# Share the Smoke



## brunswickbill (Aug 9, 2008)

Greetings All,

I am an American Lost in Asia. I have been living here for over 12 years now, working for several American companies in the region. I have lived in various spots throughout asia and now find myself in a location I quite enjoy. Back up before this time and I lived in various parts of the states with my last stint in the south. It was there where my taste buds got hooked on the smoked delicacies that causes frequent cravings for various smokes...  That said 50% of me wants to learn more about "how to" as far as learning to smoke.. The other 50% of me knows there are others like me around the region -- and I would like to look at one day opening my own establishment to share with others the greatness of the American BBQ Smoked Meat... I look forward to learn more about your experiences and learn from your knowledge.. I also look forward to hearing from any entrepreneurs or others with ambitions in the region... Thank you in advance.  Brgds Bill


----------



## ronp (Aug 9, 2008)

Welcome to the forums. You can find anything you want here regarding smoking. Good luck on you search here.

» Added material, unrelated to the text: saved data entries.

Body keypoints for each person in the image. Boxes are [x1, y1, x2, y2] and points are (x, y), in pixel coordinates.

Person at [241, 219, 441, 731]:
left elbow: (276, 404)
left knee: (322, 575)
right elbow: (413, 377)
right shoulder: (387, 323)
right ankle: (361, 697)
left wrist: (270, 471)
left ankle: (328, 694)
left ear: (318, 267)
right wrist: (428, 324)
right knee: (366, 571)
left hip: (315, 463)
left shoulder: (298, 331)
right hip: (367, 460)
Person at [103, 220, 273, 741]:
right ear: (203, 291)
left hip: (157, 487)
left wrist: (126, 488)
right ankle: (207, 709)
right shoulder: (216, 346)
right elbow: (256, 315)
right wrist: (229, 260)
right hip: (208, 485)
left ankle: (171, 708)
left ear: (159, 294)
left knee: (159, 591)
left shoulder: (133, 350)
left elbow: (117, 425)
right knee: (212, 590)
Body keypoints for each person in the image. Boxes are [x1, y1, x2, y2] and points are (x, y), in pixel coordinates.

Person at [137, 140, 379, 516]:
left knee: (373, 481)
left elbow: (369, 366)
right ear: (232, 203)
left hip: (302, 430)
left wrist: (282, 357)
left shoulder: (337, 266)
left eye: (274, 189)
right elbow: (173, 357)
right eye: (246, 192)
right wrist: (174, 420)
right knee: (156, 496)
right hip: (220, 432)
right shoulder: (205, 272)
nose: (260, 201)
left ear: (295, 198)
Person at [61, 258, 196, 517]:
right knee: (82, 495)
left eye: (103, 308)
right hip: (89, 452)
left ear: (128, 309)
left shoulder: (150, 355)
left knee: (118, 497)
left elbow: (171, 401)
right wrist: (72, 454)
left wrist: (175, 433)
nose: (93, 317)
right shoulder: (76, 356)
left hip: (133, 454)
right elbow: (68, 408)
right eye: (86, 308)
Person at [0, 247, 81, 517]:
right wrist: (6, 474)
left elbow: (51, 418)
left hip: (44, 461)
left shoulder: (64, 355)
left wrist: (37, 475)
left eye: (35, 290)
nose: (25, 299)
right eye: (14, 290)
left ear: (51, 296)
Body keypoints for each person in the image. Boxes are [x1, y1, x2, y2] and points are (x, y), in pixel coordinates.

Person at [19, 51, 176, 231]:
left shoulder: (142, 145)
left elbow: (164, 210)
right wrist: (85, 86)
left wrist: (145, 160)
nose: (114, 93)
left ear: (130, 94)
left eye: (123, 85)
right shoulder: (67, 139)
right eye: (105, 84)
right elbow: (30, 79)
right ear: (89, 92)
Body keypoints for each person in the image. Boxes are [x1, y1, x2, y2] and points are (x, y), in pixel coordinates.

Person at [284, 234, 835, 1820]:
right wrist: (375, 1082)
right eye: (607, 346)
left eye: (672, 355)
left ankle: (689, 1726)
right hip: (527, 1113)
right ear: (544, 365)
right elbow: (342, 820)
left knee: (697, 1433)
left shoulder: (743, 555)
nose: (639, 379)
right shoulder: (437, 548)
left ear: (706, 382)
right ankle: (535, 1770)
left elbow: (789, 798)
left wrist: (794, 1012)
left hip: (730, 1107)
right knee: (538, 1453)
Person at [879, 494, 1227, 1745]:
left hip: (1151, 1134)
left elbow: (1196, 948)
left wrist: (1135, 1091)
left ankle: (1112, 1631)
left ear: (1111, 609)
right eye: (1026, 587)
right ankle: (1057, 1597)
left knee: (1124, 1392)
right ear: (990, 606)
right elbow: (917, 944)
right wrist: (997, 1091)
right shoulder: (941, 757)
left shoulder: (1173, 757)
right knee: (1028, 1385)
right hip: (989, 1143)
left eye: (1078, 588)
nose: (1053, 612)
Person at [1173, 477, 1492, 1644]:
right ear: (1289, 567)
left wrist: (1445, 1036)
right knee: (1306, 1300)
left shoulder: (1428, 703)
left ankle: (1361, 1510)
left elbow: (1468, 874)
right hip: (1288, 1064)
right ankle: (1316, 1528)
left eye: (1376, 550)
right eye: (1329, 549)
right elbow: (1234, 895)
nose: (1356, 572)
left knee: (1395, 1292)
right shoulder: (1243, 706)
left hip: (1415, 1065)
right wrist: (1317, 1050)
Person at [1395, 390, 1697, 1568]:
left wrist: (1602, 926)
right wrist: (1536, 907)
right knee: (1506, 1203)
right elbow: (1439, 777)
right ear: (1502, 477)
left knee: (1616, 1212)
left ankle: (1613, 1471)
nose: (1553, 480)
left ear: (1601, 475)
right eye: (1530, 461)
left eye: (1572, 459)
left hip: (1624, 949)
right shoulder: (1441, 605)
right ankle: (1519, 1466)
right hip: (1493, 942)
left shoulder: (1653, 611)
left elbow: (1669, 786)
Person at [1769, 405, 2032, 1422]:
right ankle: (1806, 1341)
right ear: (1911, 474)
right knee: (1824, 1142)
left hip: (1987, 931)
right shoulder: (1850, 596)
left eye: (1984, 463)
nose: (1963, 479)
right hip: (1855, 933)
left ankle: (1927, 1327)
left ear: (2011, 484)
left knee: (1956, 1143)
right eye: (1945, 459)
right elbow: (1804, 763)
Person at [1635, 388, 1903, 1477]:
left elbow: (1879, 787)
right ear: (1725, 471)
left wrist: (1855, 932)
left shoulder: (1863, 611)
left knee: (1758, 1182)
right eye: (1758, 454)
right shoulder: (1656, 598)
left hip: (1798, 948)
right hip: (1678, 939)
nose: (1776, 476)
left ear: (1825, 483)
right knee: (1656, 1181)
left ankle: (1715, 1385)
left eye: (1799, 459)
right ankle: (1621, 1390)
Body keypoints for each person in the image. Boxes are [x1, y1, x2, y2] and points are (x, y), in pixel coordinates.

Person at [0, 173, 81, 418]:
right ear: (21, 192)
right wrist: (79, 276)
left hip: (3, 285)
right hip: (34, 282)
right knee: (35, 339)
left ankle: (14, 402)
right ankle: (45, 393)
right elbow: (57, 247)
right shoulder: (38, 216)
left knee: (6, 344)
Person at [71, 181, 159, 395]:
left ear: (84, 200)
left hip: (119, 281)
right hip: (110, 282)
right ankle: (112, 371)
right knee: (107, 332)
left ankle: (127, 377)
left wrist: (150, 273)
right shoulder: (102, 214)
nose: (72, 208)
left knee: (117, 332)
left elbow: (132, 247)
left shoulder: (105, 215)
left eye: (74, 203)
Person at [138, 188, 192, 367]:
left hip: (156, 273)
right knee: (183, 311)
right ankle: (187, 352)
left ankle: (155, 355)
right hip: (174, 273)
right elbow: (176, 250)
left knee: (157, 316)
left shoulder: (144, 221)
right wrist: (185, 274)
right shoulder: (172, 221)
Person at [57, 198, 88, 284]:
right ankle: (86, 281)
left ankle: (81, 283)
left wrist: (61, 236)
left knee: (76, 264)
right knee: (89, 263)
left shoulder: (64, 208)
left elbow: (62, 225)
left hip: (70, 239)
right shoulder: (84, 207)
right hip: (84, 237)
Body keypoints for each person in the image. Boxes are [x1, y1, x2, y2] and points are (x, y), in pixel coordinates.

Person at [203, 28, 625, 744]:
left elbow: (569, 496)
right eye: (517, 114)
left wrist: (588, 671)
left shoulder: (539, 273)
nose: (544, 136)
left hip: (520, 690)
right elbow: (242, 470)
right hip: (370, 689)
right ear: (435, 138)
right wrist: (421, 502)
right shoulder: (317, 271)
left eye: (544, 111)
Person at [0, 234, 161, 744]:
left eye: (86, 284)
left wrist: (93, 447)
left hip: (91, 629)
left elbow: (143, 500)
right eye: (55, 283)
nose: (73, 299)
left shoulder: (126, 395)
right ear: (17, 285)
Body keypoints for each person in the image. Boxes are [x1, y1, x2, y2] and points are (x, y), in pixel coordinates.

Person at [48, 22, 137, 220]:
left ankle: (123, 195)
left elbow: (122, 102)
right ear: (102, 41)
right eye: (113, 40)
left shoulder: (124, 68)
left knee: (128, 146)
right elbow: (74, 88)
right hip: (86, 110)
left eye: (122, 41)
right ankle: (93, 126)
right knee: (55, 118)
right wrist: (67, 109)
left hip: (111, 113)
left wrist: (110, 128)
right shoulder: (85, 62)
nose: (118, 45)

Please share your experincies with a QVIEW now and then.

Good luck, Ron


----------



## erain (Aug 9, 2008)

welcome to smf!!!! ck out the free ecourse and read the posts aand you wil find info on smokers, meats, recipies, etc, also any questions just ask and always someone willing to help!!! share a smoke with qview!!!


----------



## richtee (Aug 9, 2008)

Hia Bill, Welcome to SMF. In addition to lots of smoking know-how here, there's a few pros about who run catering and/or resto businesses. BBQpitstop and JoeD617 have restos in operation that I know of.

Read alot and ask questions...and enjoy!


----------



## waysideranch (Aug 9, 2008)

WElcome Bill.  I have to say your crazy to live in Asia.  But never been there.  We have beautiful things here: Dallas Cowboy Cheerleaders,  Hooters and things like that.  Good luck with your smokes.  They can learn you real good right here.


----------